IFC suggests that incorporating more data in the credit risk assessment models will push the model curve upwards, increasing the area between the bowed model curve and the 45-degree line and hence will improve the model’s ability to distinguish between a good borrower and a bad borrower.
Alternative data provides insight into the customer and these insights can transform into metrics or scores which can be consumed by retail lenders for risk assessment.
Retail lending risk assessment consists of three major modules:
Lenders have traditionally relied on income estimates and the debt-to-income ratio as a metric to determine the ability to pay. Surrogates generated from alternative data enable lenders to complete a holistic assessment, more so in primarily informal emerging economies such as India. For example, a sum of monthly cash deposits into an account in addition to payments received through cards or m-wallets such as Paytm is a substitute for income of a mom-and-pop store owner in a tier-2 Indian city.
Credit history and performance on previous loans have been traditionally used to assess the borrower’s intention to pay.
With a sizable demand for credit coming from new-to-credit borrowers, it is growing at 16 million every year. With a very low credit bureau penetration, alternative data sources provide an economic opportunity for creditworthiness assessment. Telco data, rent, and utility bills payments history act as a substitute to assess intention-to-pay for a new-to-credit salaried borrower.

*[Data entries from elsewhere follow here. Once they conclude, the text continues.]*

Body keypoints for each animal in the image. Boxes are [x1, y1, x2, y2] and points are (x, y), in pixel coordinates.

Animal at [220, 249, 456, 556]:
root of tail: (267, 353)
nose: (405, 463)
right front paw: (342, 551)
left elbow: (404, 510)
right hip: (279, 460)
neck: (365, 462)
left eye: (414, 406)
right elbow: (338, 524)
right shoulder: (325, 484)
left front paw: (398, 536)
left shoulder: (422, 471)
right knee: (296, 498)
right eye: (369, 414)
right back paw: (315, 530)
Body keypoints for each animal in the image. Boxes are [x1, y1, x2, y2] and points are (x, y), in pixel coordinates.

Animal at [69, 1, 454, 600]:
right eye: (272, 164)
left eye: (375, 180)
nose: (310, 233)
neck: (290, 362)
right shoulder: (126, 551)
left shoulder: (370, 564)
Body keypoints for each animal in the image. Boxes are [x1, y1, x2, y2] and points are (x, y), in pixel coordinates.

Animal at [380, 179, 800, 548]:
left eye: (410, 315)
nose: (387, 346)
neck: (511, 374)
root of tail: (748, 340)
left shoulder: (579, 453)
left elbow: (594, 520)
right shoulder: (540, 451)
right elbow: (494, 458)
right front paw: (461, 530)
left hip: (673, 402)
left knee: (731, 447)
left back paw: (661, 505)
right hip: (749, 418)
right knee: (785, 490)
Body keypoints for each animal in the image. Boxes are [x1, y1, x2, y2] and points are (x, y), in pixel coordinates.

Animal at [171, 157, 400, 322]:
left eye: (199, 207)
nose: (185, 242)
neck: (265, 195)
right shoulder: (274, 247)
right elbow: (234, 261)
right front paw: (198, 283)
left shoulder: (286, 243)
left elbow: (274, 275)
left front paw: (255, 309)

Operationally costly and manually intensive, lenders go through field visits, multiple calls, and manual verifications to ascertain basic personal information like identity, address, etc.

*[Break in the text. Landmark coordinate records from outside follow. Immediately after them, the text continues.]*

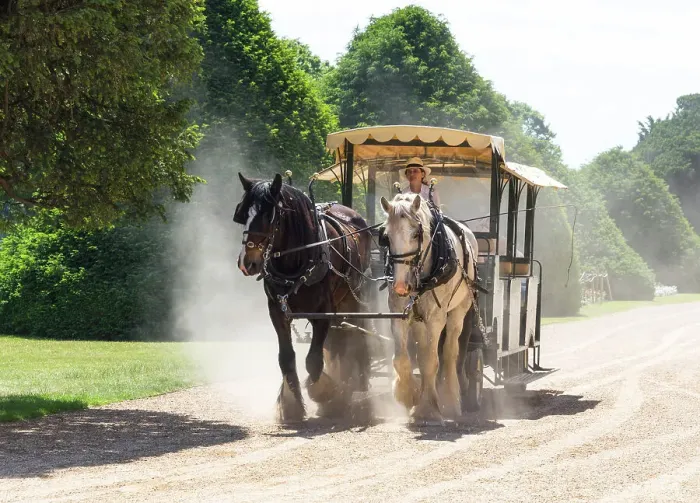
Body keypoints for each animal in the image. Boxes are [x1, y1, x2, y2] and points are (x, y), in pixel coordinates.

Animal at [234, 172, 374, 423]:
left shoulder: (323, 312)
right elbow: (286, 357)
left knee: (351, 337)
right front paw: (291, 404)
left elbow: (313, 360)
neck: (298, 259)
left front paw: (323, 391)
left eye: (268, 216)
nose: (247, 262)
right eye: (242, 215)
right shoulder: (277, 311)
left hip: (352, 298)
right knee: (338, 341)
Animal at [380, 193, 480, 424]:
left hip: (458, 311)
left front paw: (428, 408)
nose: (400, 285)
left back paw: (451, 399)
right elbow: (401, 359)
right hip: (418, 318)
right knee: (423, 349)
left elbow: (431, 361)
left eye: (416, 233)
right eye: (386, 237)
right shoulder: (398, 314)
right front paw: (408, 395)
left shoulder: (435, 318)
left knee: (450, 351)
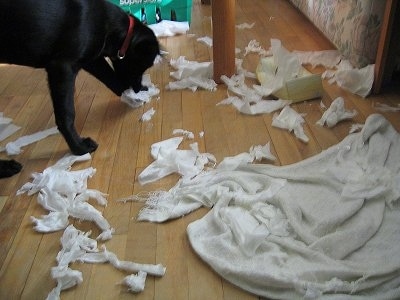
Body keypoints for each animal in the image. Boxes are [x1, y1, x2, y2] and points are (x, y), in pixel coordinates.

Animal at [0, 0, 159, 178]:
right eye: (142, 65)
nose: (139, 88)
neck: (106, 22)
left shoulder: (92, 59)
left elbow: (112, 80)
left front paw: (132, 96)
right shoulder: (62, 67)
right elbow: (66, 114)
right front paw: (78, 147)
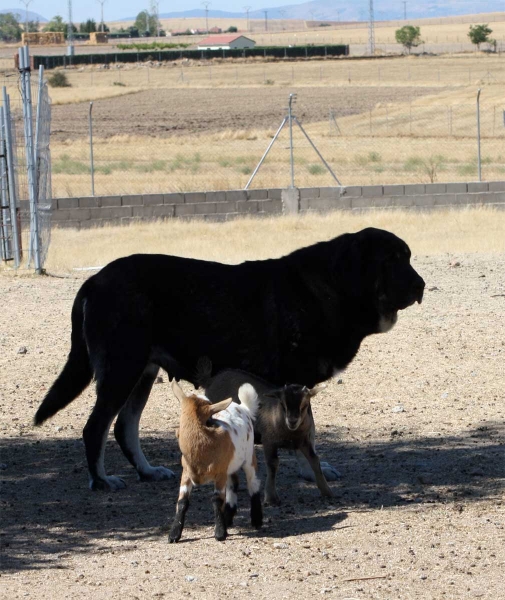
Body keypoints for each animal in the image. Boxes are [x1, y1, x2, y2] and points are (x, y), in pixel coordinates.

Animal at [33, 227, 424, 490]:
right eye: (392, 261)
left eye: (407, 258)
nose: (421, 286)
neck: (333, 287)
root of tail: (94, 281)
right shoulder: (294, 383)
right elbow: (302, 438)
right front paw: (307, 470)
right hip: (122, 369)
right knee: (96, 428)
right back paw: (101, 481)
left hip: (142, 372)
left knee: (123, 427)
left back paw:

Verification costs can be reduced with the adoption of innovative technologies and solutions. With over 90% Aadhaar penetration, the number of Indian social media users increasing at 31% YoY and availability of accurate location data due to a 500% increase in the number of 4G-enabled smartphones from 47 million in 2015 to 218 million in 2017, lenders can verify the identity and addresses as well as identify the home address and work address for a mom-and-pop shop owner in a tier-2 Indian city.
Incorporating alternative data marks a landmark change in the complete risk management process for retail lenders.
Like for any mom-and-pop shop in a tier-2 city, lenders find it difficult to assess credit risk for most of the 64 million micro, small & medium enterprises’ owners, and millions of salaried Indians who are not covered by credit bureaus. Alternative data provides the lenders with additional sources to gather insights about the borrowers.
Alternative data has the potential to improve risk assessment for retail lenders. To capitalize on the alternative data sources, retail lenders will have developed cutting-edge data science and technological capabilities.
Traditional lenders have consistently partnered with technology companies and digital lenders to enable themselves with capabilities to extract value from alternative data.
For example, the Foundation for International Community Assistance (FINCA) partnered with First Access for what they claimed to be the largest alternative credit scoring approach by a microfinance institution (MFI) in the world.
In 2016, India’s largest bank, State Bank of India (SBI) launched SBI e-Smart SME, a working capital loan offering for sellers on e-commerce platforms, which moves away from traditional lending based on financial statements like balance sheet and income tax returns; and instead uses proprietary platform data and surrogate information from public domain to assess the seller’s creditworthiness for loan sanctioning. The product is launched in partnership with Snapdeal – India’s largest online marketplace, with the widest assortment of 20 million+ products across 500+ diverse categories from thousands of regional, national, and international brands and retailers.
The power of alternative data is believed to be revolutionary. It remains to be seen whether the lenders will give it a chance or not.